All contents of the wooden home were destroyed, according to village Fire Chief Juan Chavez. Aside from the mouse, no injuries were reported.
Chavez said the fiery mouse ran from the burning leaves to below a window of the home. The fire spread up the window and throughout the house, he said.
A neighbor reported the fire to authorities. Fire and smoke were spewing out of the attic and the 81-year-old homeowner was trying to extinguish the blaze with a garden hose when firefighters arrived at the Grove Street home, Chavez said.
Three fire trucks and 13 firefighters from two departments had the fire out within two hours, Chavez said.
Now staying at a Fort Sumner motel, Mares said he had a problem with pesky mice coming into his home through little cracks.
“They had been coming into the house. Some were barely babies. I set some traps out and I caught one,” Mares said. Then he the threw the mini intruder into a pile of burning vegetation.
Because of the area’s windy and dry conditions, Chavez cautioned against burning leaves, as well as attempting to dispose of mice in the way Mares had.
“I’ve seen numerous house fires,” village Fire Department Capt. Jim Lyssy said, “but nothing as unique as this one.”
UPDATE ON STORY
Flaming Mouse Story Doused
Rumor Squashed: Flaming Mouse Didn't Start House Fire
POSTED: January 10, 2006
FORT SUMNER, N.M. -- A small town rumor that sparked world wide interest about a mouse burning down a house has been found to be untrue.
After 81-year-old Chano Mares's house burned down Saturday in Fort Sumner, news services picked up the quirky story.
"Flaming Mouse Burns Down House" read the headline over an Associated Press story that appeared on TheNewMexicoChannel.com, for example.
According to the initial report, Mares threw the critter in a pile of burning leaves near his home, but it ran back to the house on fire.
A local firefighter said the mouse ran to just beneath a window and the flames spread up the window and throughout the house.
All contents of the home were destroyed, but no one was injured.
Interest in fires has been high lately.

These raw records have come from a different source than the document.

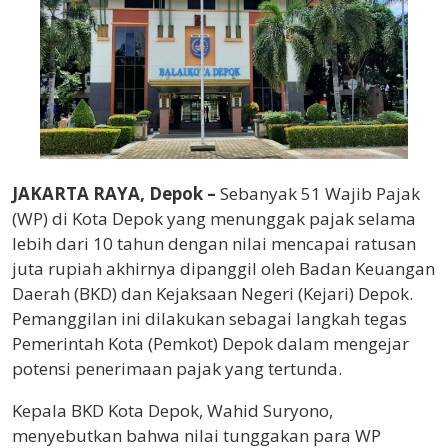
JAKARTA RAYA, Depok –
Sebanyak 51 Wajib Pajak
(WP) di Kota Depok yang menunggak pajak selama
lebih dari 10 tahun dengan nilai mencapai ratusan
juta rupiah akhirnya dipanggil oleh Badan Keuangan
Daerah (BKD) dan Kejaksaan Negeri (Kejari) Depok.
Pemanggilan ini dilakukan sebagai langkah tegas
Pemerintah Kota (Pemkot) Depok dalam mengejar
potensi penerimaan pajak yang tertunda.
Kepala BKD Kota Depok, Wahid Suryono,
menyebutkan bahwa nilai tunggakan para WP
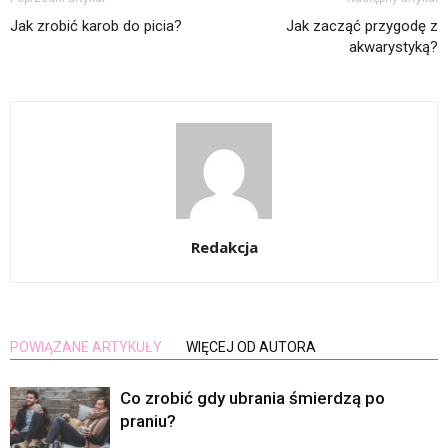
Jak zrobić karob do picia?
Jak zacząć przygodę z
akwarystyką?
Redakcja
POWIĄZANE ARTYKUŁY
WIĘCEJ OD AUTORA
Co zrobić gdy ubrania śmierdzą po
praniu?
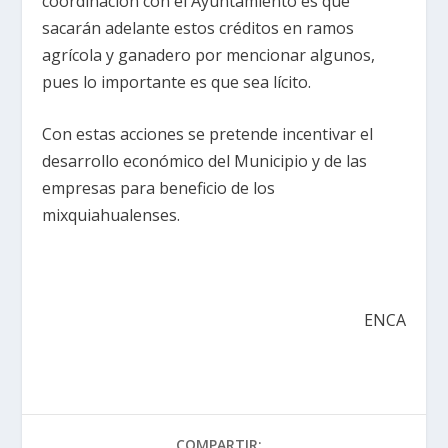
coordinación con el Ayuntamiento es que
sacarán adelante estos créditos en ramos
agrícola y ganadero por mencionar algunos,
pues lo importante es que sea lícito.
Con estas acciones se pretende incentivar el
desarrollo económico del Municipio y de las
empresas para beneficio de los
mixquiahualenses.
ENCA
COMPARTIR:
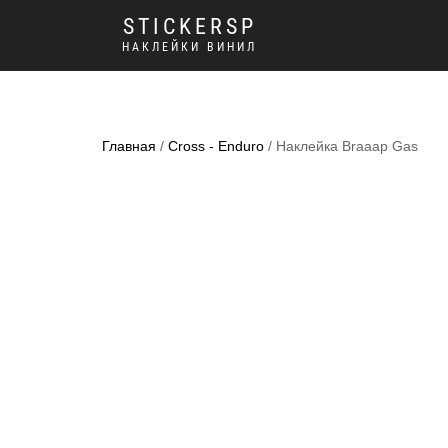
STICKERSP
НАКЛЕЙКИ ВИНИЛ
Главная
/
Cross - Enduro
/ Наклейка Braaap Gas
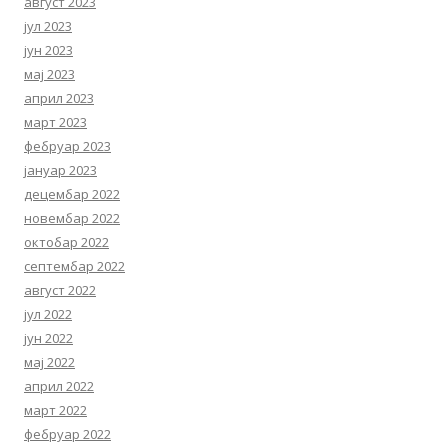
август 2023
јул 2023
јун 2023
мај 2023
април 2023
март 2023
фебруар 2023
јануар 2023
децембар 2022
новембар 2022
октобар 2022
септембар 2022
август 2022
јул 2022
јун 2022
мај 2022
април 2022
март 2022
фебруар 2022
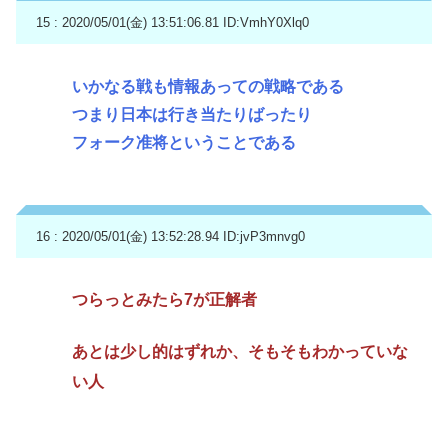
15 : 2020/05/01(金) 13:51:06.81
ID:VmhY0Xlq0
いかなる戦も情報あっての戦略である
つまり日本は行き当たりばったり
フォーク准将ということである
16 : 2020/05/01(金) 13:52:28.94
ID:jvP3mnvg0
つらっとみたら7が正解者
あとは少し的はずれか、そもそもわかっていな
い人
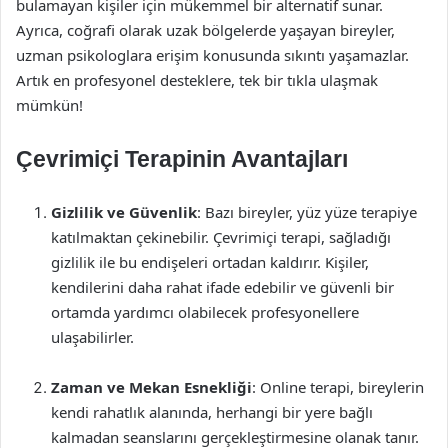
bulamayan kişiler için mükemmel bir alternatif sunar.
Ayrıca, coğrafi olarak uzak bölgelerde yaşayan bireyler,
uzman psikologlara erişim konusunda sıkıntı yaşamazlar.
Artık en profesyonel desteklere, tek bir tıkla ulaşmak
mümkün!
Çevrimiçi Terapinin Avantajları
Gizlilik ve Güvenlik
: Bazı bireyler, yüz yüze terapiye
katılmaktan çekinebilir. Çevrimiçi terapi, sağladığı
gizlilik ile bu endişeleri ortadan kaldırır. Kişiler,
kendilerini daha rahat ifade edebilir ve güvenli bir
ortamda yardımcı olabilecek profesyonellere
ulaşabilirler.
Zaman ve Mekan Esnekliği
: Online terapi, bireylerin
kendi rahatlık alanında, herhangi bir yere bağlı
kalmadan seanslarını gerçekleştirmesine olanak tanır.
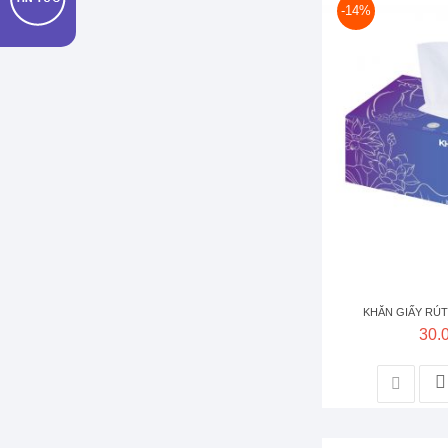
-14%
KHĂN GIẤY RÚT
30.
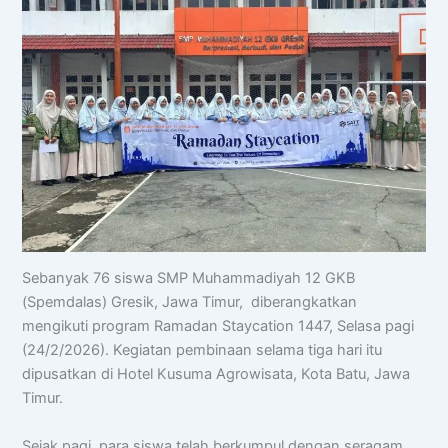
Sebanyak 76 siswa SMP Muhammadiyah 12 GKB
(Spemdalas) Gresik, Jawa Timur, diberangkatkan
mengikuti program Ramadan Staycation 1447, Selasa pagi
(24/2/2026). Kegiatan pembinaan selama tiga hari itu
dipusatkan di Hotel Kusuma Agrowisata, Kota Batu, Jawa
Timur.
Sejak pagi, para siswa telah berkumpul dengan seragam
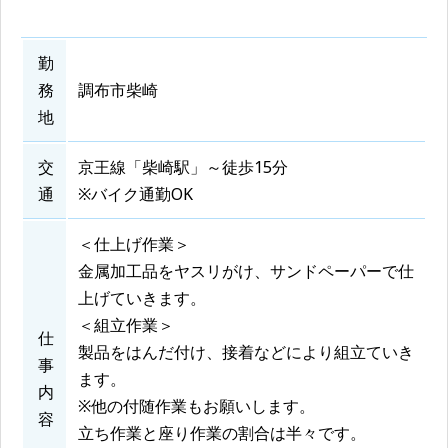
勤
務
調布市柴崎
地
交
京王線「柴崎駅」～徒歩15分
通
※バイク通勤OK
＜仕上げ作業＞
金属加工品をヤスリがけ、サンドペーパーで仕
上げていきます。
＜組立作業＞
仕
製品をはんだ付け、接着などにより組立ていき
事
ます。
内
※他の付随作業もお願いします。
容
立ち作業と座り作業の割合は半々です。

Unseasonably dry and windy conditions have charred more than 53,000 acres and destroyed 10 homes in southeastern New Mexico in recent weeks.
The mouse story, however, has been doused by Mares.
"It's really humorous more than anything that a mouse burned down the house," he told KOAT-TV. Thing is, the mouse was dead when it hit the burning leaves.
Mares said he trapped and killed the critter and tossed it on the fire.
The flames, he said, probably reached his house because they were driven by high winds.
Capt. Jim Lyssy of the Fort Sumner Fire Department said the rumor probably got started because there was "a little too much excitement" at the time of the fire.
Mares lost everything -- and has no insurance -- but the mouse story still makes him smile.
"I started laughing, and I'll be laughing from now on," he said. "It's silly."